Hast du das Buch gelesen? Ja der Krankheitsverlauf ist positiv verlaufen, ich fand es aber hervorragend beschrieben, wieviel Kraft, Mut, Widerstand dieser Weg bedeutet. Das eben mit der körperlichen Entgiftung nicht alles gut ist, sondern es da eigentlich erst los geht. Stellenweise fand ich es nahezu brachial und zugleich sehr poetisch. Hab selten ein Buch mit dieser Spannbreite zu dieser Thematik gelesen.
Alkoholismus ist nicht heilbar, kann aber als Krankheit zum Stillstand gebracht werden. Und ja, es geht erst nach dem letzten Glas richtig los 🙂
Grüße, Reiner, Alkoholiker, heute dankbar trocken.
Ja schreibt das auch: Die Besessenheit bleibt.

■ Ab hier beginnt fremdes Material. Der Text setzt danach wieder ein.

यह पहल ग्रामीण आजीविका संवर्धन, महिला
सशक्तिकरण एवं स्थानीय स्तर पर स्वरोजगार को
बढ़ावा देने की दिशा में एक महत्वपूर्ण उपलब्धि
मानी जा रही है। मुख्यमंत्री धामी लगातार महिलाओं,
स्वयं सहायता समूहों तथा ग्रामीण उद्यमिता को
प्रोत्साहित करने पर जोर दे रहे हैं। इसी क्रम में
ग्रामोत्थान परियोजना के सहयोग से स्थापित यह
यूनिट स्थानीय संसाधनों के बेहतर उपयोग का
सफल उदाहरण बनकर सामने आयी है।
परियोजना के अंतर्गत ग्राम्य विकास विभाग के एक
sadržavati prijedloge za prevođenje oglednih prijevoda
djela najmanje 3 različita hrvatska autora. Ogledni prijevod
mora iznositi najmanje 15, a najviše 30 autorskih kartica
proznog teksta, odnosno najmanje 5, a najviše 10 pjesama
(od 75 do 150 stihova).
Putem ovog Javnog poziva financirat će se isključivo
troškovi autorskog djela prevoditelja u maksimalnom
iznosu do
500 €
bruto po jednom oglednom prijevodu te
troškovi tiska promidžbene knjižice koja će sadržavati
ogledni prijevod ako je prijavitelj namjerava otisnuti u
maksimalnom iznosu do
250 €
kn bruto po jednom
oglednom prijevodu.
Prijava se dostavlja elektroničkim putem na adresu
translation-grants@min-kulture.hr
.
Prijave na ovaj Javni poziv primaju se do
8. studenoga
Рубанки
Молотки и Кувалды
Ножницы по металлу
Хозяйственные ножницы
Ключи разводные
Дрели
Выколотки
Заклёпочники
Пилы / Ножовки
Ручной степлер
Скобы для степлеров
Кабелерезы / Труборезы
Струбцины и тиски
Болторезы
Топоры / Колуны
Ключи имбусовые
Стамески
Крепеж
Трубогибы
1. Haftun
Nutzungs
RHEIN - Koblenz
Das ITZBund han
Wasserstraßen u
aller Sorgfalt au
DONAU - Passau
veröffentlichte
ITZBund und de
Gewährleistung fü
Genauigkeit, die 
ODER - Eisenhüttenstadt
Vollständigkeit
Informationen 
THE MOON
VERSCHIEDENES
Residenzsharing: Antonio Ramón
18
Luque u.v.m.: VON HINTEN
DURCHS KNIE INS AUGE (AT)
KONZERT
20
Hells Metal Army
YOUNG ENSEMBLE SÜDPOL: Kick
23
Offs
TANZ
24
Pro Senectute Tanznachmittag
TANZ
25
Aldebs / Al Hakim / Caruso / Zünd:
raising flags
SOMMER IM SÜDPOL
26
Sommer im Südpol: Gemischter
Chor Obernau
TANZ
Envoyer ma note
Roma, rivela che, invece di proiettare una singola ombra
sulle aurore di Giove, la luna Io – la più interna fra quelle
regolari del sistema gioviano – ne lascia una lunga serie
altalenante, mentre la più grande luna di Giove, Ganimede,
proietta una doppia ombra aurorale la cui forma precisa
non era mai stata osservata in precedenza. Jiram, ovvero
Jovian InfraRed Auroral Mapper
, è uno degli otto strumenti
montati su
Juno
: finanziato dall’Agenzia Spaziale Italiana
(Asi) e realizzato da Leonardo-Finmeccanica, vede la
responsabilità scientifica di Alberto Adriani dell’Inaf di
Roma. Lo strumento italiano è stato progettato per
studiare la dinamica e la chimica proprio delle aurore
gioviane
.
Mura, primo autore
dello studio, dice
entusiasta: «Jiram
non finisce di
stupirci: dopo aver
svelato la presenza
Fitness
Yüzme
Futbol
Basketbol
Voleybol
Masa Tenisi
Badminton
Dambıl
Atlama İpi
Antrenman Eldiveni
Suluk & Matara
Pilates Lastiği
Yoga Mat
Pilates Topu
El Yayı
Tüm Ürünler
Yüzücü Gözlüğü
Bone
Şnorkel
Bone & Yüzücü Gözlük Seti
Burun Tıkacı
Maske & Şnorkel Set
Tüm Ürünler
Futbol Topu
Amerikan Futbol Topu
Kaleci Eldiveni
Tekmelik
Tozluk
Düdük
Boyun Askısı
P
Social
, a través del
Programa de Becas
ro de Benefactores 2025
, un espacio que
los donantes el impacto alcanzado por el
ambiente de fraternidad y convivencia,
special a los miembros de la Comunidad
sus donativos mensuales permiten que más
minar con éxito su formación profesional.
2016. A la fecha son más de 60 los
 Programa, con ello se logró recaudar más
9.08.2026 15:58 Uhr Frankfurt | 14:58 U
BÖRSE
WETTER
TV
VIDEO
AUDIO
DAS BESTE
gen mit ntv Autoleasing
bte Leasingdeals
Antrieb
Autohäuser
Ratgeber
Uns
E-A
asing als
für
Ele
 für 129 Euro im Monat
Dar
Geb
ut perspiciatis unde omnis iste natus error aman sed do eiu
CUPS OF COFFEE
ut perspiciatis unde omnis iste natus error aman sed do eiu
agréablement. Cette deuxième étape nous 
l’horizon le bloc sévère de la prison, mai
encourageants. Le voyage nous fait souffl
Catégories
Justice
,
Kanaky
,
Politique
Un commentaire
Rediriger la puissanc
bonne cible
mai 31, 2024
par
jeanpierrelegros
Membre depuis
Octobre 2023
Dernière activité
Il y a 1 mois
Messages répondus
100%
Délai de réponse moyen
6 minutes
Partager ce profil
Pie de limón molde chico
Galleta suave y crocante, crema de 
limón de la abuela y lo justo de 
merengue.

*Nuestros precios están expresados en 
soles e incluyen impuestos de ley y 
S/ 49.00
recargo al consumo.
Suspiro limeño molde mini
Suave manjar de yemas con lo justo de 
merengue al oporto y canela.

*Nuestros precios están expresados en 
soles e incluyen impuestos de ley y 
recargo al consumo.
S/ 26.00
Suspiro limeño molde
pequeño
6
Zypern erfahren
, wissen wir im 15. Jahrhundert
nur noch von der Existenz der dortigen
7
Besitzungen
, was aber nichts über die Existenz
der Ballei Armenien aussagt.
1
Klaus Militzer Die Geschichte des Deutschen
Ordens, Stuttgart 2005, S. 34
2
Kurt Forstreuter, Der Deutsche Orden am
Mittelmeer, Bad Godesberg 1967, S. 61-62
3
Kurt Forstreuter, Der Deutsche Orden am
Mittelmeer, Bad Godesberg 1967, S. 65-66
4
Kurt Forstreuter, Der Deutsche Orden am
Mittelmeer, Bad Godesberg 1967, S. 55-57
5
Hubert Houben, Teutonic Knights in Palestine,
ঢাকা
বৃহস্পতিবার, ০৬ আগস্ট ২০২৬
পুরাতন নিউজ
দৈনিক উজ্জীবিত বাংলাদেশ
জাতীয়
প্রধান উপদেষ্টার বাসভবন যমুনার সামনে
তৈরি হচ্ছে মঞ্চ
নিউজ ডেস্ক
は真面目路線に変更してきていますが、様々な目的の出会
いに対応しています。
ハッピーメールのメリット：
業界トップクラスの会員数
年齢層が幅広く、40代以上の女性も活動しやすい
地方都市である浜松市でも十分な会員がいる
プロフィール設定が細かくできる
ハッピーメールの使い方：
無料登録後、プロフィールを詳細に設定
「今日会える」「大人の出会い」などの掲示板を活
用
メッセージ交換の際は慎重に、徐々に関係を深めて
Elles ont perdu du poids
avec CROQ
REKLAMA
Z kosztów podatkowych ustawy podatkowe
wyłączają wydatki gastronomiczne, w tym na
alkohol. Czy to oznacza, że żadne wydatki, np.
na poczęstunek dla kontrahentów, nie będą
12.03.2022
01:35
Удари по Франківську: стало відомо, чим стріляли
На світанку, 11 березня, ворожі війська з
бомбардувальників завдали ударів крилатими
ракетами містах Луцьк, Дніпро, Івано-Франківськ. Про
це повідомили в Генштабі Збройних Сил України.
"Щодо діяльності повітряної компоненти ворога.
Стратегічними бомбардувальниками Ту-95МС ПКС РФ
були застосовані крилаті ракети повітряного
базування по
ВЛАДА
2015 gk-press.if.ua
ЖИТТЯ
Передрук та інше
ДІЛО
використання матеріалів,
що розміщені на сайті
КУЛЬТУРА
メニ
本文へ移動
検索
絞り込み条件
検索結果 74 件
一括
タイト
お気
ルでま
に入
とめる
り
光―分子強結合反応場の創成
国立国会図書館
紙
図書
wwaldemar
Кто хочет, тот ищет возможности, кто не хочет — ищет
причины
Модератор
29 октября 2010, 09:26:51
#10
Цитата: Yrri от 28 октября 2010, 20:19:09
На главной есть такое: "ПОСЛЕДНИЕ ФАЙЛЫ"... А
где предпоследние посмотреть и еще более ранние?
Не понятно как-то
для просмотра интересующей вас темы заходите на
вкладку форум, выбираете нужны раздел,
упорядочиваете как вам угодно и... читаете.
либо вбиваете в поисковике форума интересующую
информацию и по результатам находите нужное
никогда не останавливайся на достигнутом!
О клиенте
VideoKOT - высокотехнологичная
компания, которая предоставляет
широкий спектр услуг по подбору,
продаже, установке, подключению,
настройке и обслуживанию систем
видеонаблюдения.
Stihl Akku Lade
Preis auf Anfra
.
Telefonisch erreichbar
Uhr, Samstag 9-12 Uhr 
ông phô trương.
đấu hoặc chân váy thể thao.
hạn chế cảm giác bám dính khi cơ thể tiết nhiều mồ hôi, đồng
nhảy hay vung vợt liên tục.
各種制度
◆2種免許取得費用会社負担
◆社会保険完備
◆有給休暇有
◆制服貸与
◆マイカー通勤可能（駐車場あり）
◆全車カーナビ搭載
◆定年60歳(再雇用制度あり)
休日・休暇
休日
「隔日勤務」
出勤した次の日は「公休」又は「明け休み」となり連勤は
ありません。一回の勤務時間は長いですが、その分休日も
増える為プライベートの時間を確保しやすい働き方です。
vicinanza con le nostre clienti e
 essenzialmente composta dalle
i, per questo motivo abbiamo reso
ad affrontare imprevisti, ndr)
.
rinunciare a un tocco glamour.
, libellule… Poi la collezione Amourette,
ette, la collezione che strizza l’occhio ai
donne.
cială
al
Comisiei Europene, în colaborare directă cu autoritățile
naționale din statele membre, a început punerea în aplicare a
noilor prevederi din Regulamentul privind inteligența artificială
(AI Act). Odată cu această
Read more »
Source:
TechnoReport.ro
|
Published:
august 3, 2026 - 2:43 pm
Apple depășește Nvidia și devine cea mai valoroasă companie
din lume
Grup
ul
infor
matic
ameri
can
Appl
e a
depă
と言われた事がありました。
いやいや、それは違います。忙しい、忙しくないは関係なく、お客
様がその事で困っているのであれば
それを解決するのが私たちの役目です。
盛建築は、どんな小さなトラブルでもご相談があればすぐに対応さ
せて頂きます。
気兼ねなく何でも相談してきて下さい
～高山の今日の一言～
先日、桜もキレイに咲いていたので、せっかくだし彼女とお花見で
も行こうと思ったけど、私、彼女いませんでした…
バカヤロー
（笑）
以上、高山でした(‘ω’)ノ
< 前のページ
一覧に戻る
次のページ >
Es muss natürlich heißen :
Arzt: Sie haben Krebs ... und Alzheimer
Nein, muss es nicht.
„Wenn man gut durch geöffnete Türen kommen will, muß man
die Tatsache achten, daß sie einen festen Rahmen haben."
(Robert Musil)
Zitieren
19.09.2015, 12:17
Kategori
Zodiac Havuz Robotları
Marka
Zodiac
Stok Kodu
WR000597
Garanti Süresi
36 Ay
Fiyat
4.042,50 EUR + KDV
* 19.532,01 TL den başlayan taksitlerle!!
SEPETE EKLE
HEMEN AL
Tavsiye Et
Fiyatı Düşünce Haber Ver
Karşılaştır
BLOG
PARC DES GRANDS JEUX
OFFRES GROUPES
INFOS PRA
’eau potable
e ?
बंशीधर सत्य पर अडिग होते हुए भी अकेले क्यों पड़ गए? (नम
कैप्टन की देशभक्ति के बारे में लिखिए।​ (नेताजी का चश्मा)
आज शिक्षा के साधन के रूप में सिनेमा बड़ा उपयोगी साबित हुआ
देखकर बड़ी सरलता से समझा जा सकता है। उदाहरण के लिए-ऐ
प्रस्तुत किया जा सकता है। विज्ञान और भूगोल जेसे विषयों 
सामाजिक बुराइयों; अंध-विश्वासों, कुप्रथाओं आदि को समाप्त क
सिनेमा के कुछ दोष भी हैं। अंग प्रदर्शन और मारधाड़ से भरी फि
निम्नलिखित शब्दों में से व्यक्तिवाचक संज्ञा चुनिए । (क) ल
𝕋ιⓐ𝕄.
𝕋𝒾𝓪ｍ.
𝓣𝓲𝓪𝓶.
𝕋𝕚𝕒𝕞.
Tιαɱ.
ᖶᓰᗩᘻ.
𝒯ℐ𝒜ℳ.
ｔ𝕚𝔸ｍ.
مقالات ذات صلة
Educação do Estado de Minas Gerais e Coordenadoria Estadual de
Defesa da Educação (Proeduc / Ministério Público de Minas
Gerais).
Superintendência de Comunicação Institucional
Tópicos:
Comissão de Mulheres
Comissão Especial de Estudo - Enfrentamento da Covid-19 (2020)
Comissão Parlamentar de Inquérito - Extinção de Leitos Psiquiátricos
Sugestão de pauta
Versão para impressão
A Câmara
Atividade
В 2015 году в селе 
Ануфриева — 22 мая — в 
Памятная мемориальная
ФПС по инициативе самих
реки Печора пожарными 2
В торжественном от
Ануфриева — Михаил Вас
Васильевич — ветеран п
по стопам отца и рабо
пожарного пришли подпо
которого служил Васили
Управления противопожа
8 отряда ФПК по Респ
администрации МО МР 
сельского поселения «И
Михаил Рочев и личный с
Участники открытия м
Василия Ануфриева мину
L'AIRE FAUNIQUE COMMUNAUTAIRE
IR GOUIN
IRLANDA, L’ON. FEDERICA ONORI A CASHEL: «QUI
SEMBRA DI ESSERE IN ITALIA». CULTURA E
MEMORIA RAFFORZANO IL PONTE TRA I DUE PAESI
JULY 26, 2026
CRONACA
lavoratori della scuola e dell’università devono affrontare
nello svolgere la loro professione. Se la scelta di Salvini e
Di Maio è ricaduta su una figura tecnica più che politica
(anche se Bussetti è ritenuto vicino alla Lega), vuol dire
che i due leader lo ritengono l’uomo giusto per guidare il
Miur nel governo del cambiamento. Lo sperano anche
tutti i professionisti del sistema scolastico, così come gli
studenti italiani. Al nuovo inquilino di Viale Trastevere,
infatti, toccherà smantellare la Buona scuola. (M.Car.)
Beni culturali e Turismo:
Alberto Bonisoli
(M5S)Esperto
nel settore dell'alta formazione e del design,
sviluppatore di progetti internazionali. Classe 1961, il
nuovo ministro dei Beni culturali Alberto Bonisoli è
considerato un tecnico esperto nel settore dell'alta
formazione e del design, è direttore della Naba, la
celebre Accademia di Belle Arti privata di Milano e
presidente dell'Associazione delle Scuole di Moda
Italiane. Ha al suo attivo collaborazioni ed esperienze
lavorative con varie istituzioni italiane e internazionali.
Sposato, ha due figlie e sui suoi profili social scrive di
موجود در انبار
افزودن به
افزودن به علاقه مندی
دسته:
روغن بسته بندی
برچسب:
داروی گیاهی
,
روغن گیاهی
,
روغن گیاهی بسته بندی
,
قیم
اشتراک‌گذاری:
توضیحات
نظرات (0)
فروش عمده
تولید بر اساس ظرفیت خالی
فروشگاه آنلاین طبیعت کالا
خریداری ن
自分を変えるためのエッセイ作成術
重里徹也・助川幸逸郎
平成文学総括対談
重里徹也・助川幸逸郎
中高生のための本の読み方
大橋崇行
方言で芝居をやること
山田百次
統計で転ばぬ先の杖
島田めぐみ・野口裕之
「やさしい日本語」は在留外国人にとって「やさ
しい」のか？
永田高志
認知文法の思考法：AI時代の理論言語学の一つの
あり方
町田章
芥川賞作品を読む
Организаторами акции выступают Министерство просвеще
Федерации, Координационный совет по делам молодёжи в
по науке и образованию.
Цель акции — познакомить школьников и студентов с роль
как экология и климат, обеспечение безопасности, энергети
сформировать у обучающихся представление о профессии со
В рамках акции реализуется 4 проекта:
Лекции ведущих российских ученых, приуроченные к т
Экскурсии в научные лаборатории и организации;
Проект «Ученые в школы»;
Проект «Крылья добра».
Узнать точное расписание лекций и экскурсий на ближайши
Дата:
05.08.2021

Und danke für diesen Kommentar
Siehe auch: https://durrer-sucht.blogspot.com/2017/11/der-natur-und-sich-selbst-begegnen.html
Danke für diesen Link. Eine Rezension die treffender nicht sein kōnnte. Und weil es mich so begeistert hat, bin ich nun am Abtauchen in ein ein gerade erstandenes eBook . Harrys Welt oder die Sehnsucht nach Sinn
Re: https://durrer-intercultural.blogspot.com/2019/03/harrys-welt-oder-die-sehnsucht-nach-sinn.html … Das freut mich!
Danke für den Tipp.
Sehr gern.
Hört sich spannend an. Werde mir das Buch besorgen.
Das freut mich!
Eine sehr anschaulich geschriebene Rezension. Danke. Ich habe mir das Buch daraufhin gekauft. Der Hintergrund: Im Sommer war ich ganz kurz auf den Orkney-Inseln und fasziniert von der mystischen Atmosphäre. Passend zum Aufenthalt habe ich „Reise nach Orkney“ von Amy Sackville gelesen und bin damit völlig eingetaucht in die Natur und die Sagenwelt der einsamen Insel.
Das freut mich sehr. Es ist ein besonderes Buch. Ich hoffe es gefällt dir ebenso gut wie mir. Mystisch, ja das passt zu Orkney. Wo bist du denn gewesen? Ich hatte das Glück dort immer wieder ein paar Wochen sein zu können. Danke fùr den Tipp mit Amy Sackville, da geht es doch um eine Hochzeitsreise oder habe ich das falsch in Erinnerung? Ich habe es allerdings nur angelsen.Vielleicht hat es ja die Bibliothek vorrätig.
Ich war nur auf der Hauptinsel. Viel zu kurz, leider. Und: Ja, im Buch geht es um eine Hochzeitsreise, aber vor allem um die Sogkraft des Meeres und seiner Geschichten. Es ist auch ein sehr merkwürdiges Buch, das mich nicht losgelassen hat, weil so anschaulich beschrieben wird, wie der Mensch sich verlieren kann in der Unerbittlichkeit der Natur.
Ach schade, dass die Bibliothek schon zu hat
Ich glaube, es wird dir gefallen.
Das Buch hab ich auch auf der Liste. Die Orkney-Inseln gehörten zu den Orten, wo ich gerne wohnen würde (kommen in der Rangliste aber nach den äußeren Hebriden).